Installation¶
For installation instructions see the README at https://github.com/coecms/mppnccombine-fast
Usage¶
mppnccombine-fast
is a MPI program, and requires at least two MPI ranks to run:
mpirun -n 2 mppnccombine-fast --output output.nc input.nc.000 input.nc.001
Variables in the input files whos dimensions have a domain_distribution
attribute will be collated.
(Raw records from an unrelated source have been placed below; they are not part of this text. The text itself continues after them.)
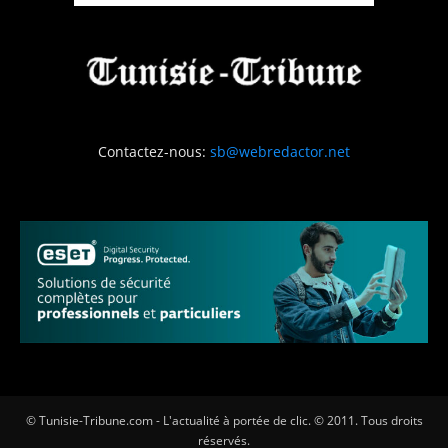
Contactez-nous:
sb@webredactor.net
© Tunisie-Tribune.com - L'actualité à portée de clic. © 2011. Tous droits
réservés.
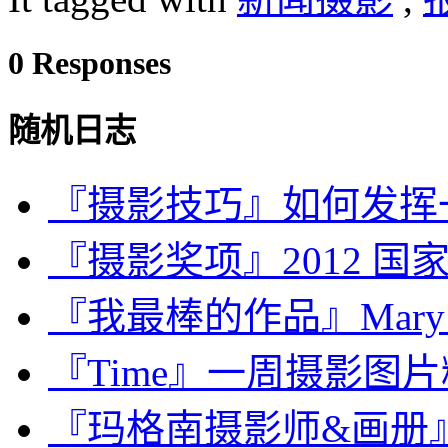
0 Responses
随机日志
『摄影技巧』如何发挥
『摄影奖项』2012 国
『我最棒的作品』Mary Ell
『Time』一周摄影图片精选：
『玛格南摄影师&画册』Henr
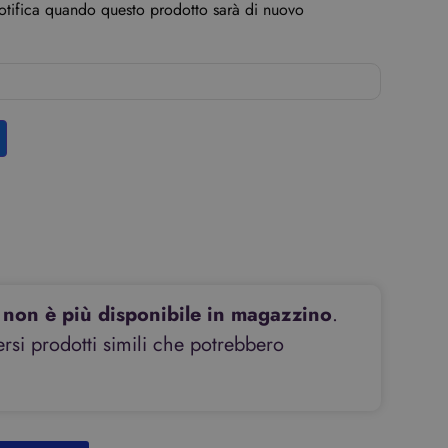
notifica quando questo prodotto sarà di nuovo
non è più disponibile in magazzino
.
si prodotti simili che potrebbero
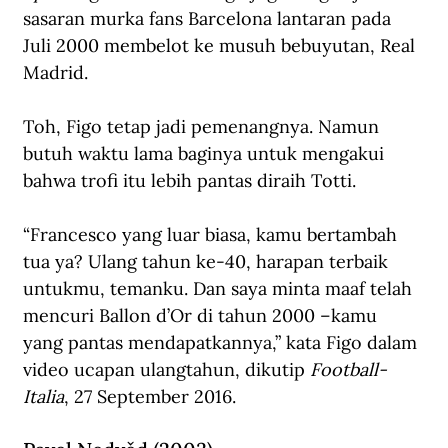
sasaran murka fans Barcelona lantaran pada 
Juli 2000 membelot ke musuh bebuyutan, Real 
Madrid. 
Toh, Figo tetap jadi pemenangnya. Namun 
butuh waktu lama baginya untuk mengakui 
bahwa trofi itu lebih pantas diraih Totti. 
“Francesco yang luar biasa, kamu bertambah 
tua ya? Ulang tahun ke-40, harapan terbaik 
untukmu, temanku. Dan saya minta maaf telah 
mencuri Ballon d’Or di tahun 2000 –kamu 
yang pantas mendapatkannya,” kata Figo dalam 
video ucapan ulangtahun, dikutip 
Football-
Italia
, 27 September 2016.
All other dimensions, variables and attributes will
be copied from the first input file.
The domain_distribution
values are expected to be in the format provided by
the MOM model - an array of 4 integer values using 1-based array indices:
- First index of this dimension in the full dataset
- Last index of this dimension in the full dataset
- First index of this dimension in this file’s data
- Last index of this dimension in this file’s data
A domain_distribution
of [1, 10, 5, 10]
states that the full dimension
has a length of 10, and this file contains the 5 values starting at offset
5
.
Globbing inputs¶
Input files may be listed either individually or as an escaped shell glob (both
to reduce the history
attribute in the output file as well as to avoid
issues when there are thousands of input files):
mpirun -n 2 mppnccombine-fast --output output.nc input.nc.\*
Changing compression settings¶
Chunk size and compression settings will by default come from the first input
file, though they can be overridden using flags. Note that the optimised
copying routines can only be used when the compression settings of an input
file matches those of the output, and when the input file’s data chunks align
with the chunks in the output file (e.g. if a variable in the output file has
chunk sizes [10, 15, 30]
then the input file’s offset in the full dataset
must be [m*10, n*15, o*30]
where m
, n
and o
are integers).
If only some of the chunks in the input file align with the output these chunks will use the fast path (so partial chunks on the edges of the dataset are fine).